▶ **Exercise input**

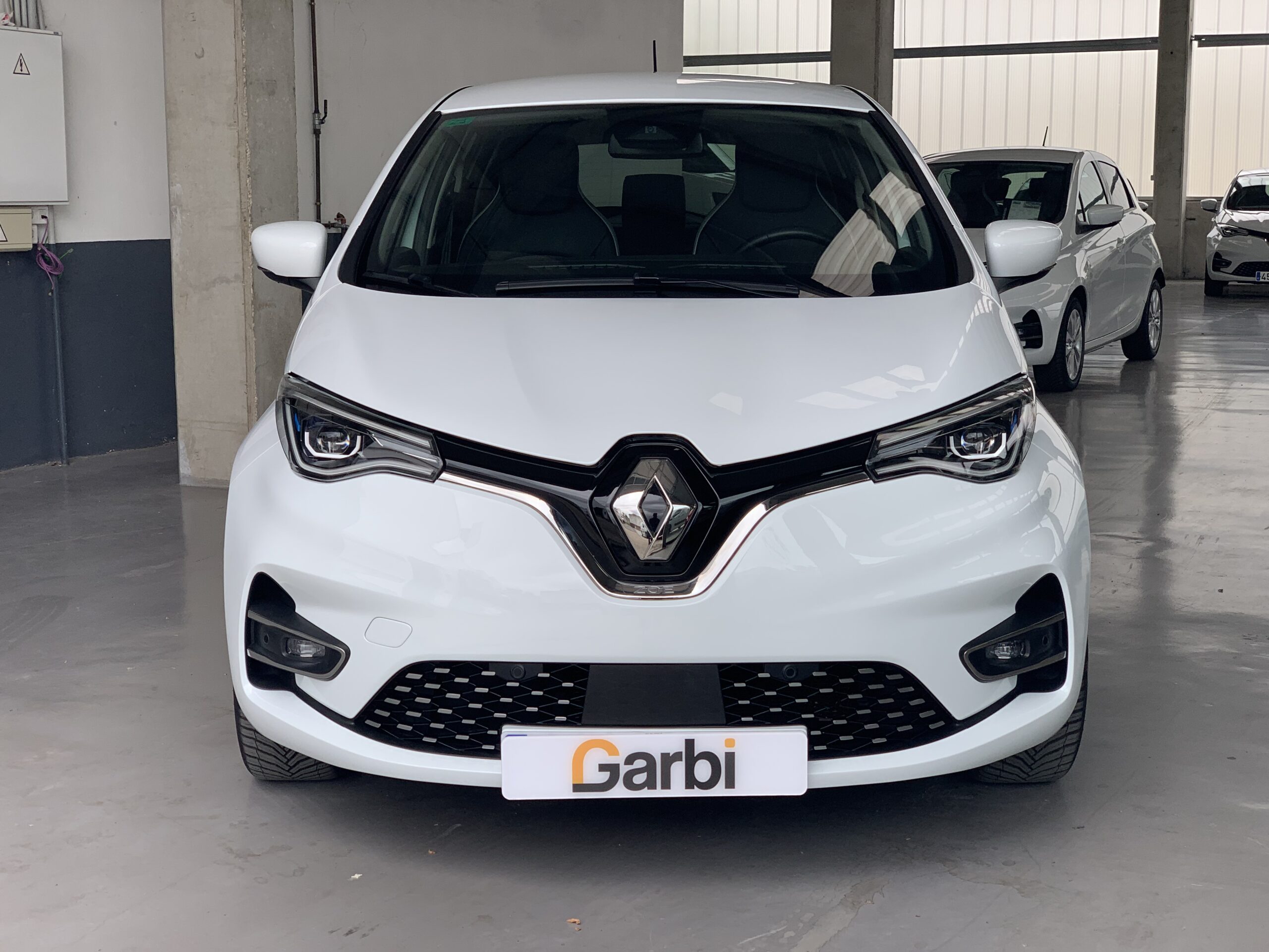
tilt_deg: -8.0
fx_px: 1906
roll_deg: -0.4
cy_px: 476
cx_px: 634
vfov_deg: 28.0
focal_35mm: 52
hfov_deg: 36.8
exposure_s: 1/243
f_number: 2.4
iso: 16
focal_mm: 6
---
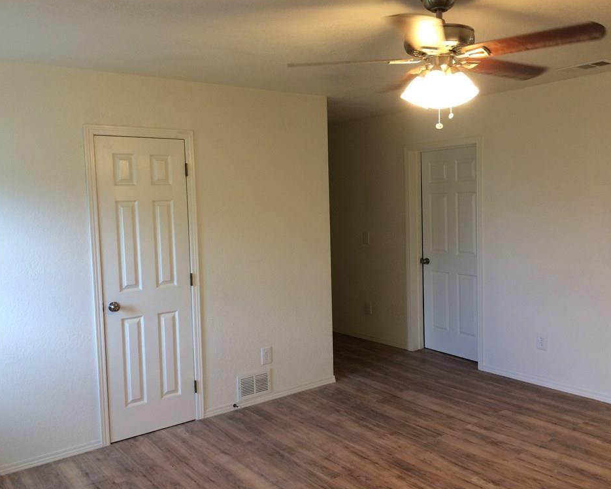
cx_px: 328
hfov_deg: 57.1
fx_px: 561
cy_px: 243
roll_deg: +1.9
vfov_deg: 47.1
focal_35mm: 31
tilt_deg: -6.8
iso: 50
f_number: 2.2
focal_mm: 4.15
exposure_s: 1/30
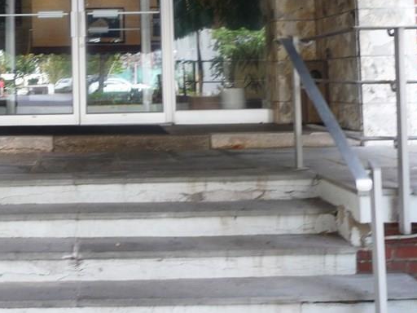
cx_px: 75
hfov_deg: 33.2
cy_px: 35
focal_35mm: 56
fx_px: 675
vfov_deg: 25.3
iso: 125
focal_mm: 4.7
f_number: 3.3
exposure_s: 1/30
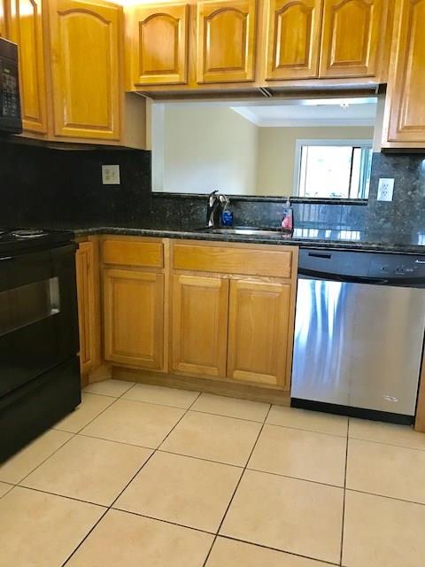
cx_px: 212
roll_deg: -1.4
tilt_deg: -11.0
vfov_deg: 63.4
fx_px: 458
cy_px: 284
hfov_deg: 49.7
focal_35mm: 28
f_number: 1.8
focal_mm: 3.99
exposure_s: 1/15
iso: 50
==
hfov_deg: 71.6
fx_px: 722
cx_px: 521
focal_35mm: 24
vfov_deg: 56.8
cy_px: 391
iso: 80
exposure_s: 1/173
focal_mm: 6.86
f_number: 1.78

▶ **Task directions**
Every line above from the line with "focal_35mm: 24" to the line with "f_number: 1.78", inclusive, must be returned exactly; no other line belongs in the reply.

▶ **Answer area**
focal_35mm: 24
vfov_deg: 56.8
cy_px: 391
iso: 80
exposure_s: 1/173
focal_mm: 6.86
f_number: 1.78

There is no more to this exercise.